**What is needed:**
Please set down only the lines that run from the one containing "wire [3:0]FAout;" to the end of the listing below, exactly as written.

##### Data provided #####

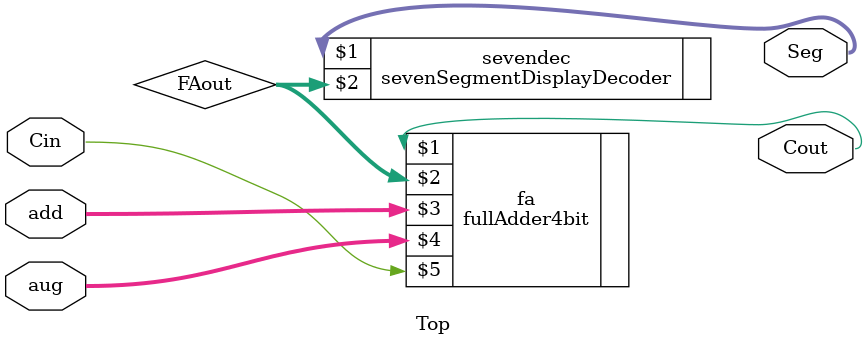
<source format=v>
/* 模組名稱：Top Module with 7-segment decoder
   著作權宣告：copyright 2012 林博仁(pika1021@gmail.com)
   */
`timescale 1ns / 100ps
`include "Source_code/fullAdder4bit/fullAdder4bit.v"
`include "Source_code/sevenSegmentDisplayDecoder/sevenSegmentDisplayDecoder.v"

module Top(Cout, Seg, add, aug, Cin);
  input Cin;
  input [3:0]add, aug;
  output Cout;
  output [7:0]Seg;
  wire [3:0]FAout;
  fullAdder4bit
    fa(Cout, FAout, add, aug, Cin);
  sevenSegmentDisplayDecoder
    sevendec(Seg, FAout);

endmodule

</source>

#####

**Answer section:**
  wire [3:0]FAout;
  fullAdder4bit
    fa(Cout, FAout, add, aug, Cin);
  sevenSegmentDisplayDecoder
    sevendec(Seg, FAout);

endmodule

</source>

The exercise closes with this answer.